Note that opportunity cost arises when the economy is on the PPC (or more realistically, somewhere close to the
PPC). If the economy is at a point inside the curve, it can increase production of both goods with no sacrifice, hence
no opportunity cost, simply by making better use of its resources: reducing unemployment or increasing productive
efficiency.
• Capital goods are man-made products used by a business
to produce consumer or other capital goods. 
• Consumer goods are products used by consumers.
Capital goods include items like buildings, machinery, and tools
Examples of consumer goods include food, appliances, clothing,
and automobiles.
Absolute advantage v/s comparative advantage
• Absolute advantage refers to the ability of one country to produce a good using fewer resources than another
country. Putting it differently, a country has an absolute advantage in a good if with the same quantity of
resources it can produce more of the good than another country.

According to the theory of absolute advantage,


if countries specialise in and export the good
in which they have an absolute advantage (can
produce with fewer resources), the result is increased
production and consumption in each country.
Comparative advantage refers to the situation where one country has a lower opportunity cost (relative cost) in
the production of a good than another country

Coffee Robots Opportunity cost (Coffee) Opportunity cost (Robots)


Coffenia 8 4 4 units of robot = 1 8 units of coffee = 2
8 units of coffee 2 4 units of robots
Robotia 3 6 6 units of robots = 2 3 units of coffee = 1
3 units of coffee 6 units of robots 2

Coffenia has a lower opportunity cost in producing coffee and Robotia has a lower opportunity cost in producting robots.
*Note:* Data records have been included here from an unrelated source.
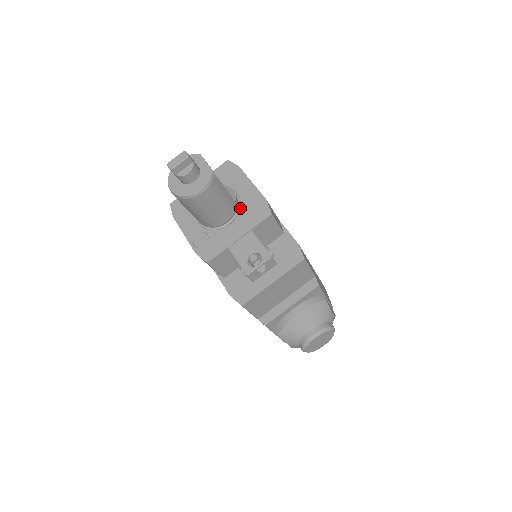
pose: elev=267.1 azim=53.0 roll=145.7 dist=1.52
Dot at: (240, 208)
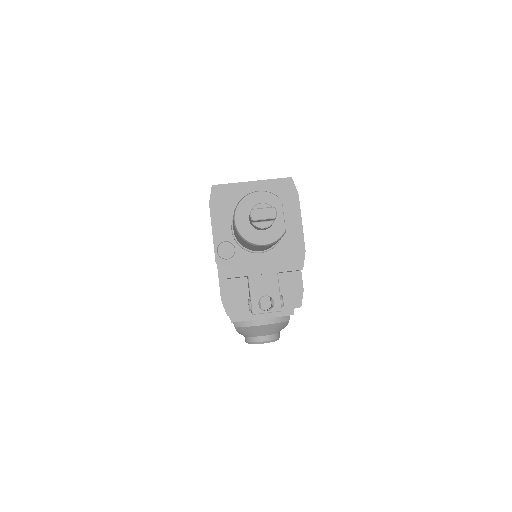
Dot at: (278, 242)
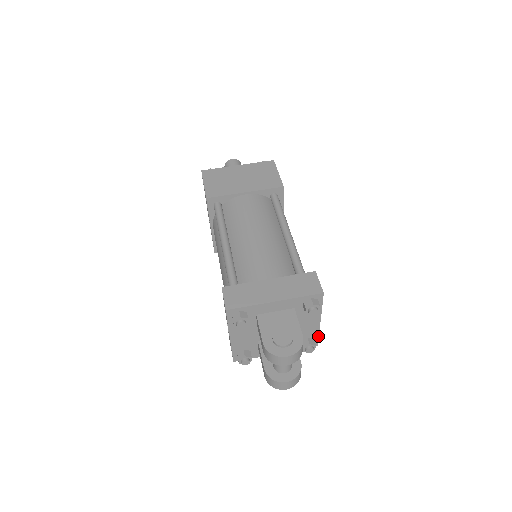
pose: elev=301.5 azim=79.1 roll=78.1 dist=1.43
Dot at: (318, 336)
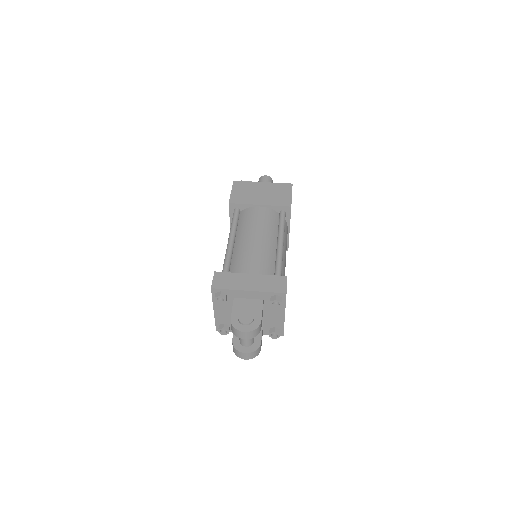
Dot at: (283, 328)
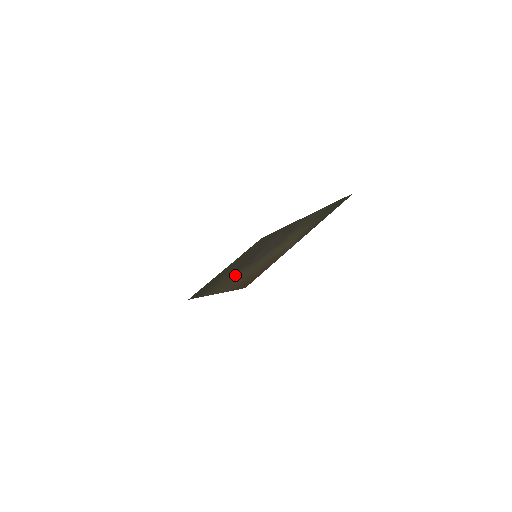
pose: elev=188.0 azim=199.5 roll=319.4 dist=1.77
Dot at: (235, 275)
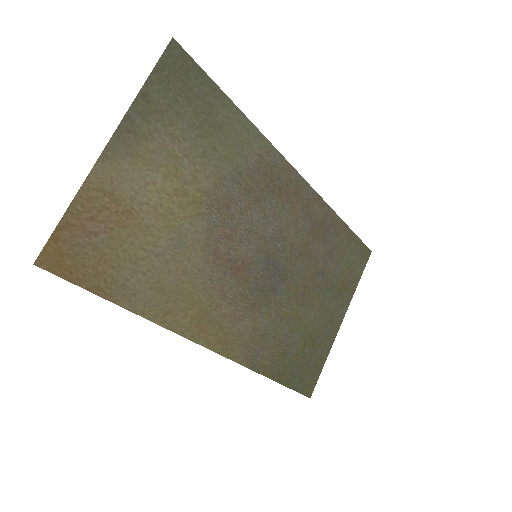
Dot at: (217, 296)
Therefore, Coffenia has a comparative advantage in cotton production, while Robotia has comparative advantage in
robots.

A country has a comparative advantage in the production of the good that has a lower opportunity cost

According to the theory (or law) of comparative advantage, as long as opportunity costs in two (or more) countries
differ, it is possible for all countries to gain from specialisation and trade according to their comparative advantage.

Review time
1 Which of the following are positive statements and which are normative?
• (a) It is raining today.
• (b) It is too humid today.
• (c) Economics is a study of choices.
• (d) Economics should be concerned with how to reduce poverty.
• (e) If household saving increases, ceteris paribus, there will be a fall in household spending.
• (f) Households save too little of their income.
• Suppose a firm can produce either 5,000 units of consumer goods plus 4,000 units of producer goods or 6,000
units of consumer goods plus 3,000 units of producer goods. Explain the opportunity cost of producing the
extra 1,000 units of consumer goods. [2 marks]

• Solution
• The firm gains 1,000 units of consumer goods (from 5,000 to 6,000) at the opportunity cost of 1,000 units of
producer goods (from 4,000 to 3,000).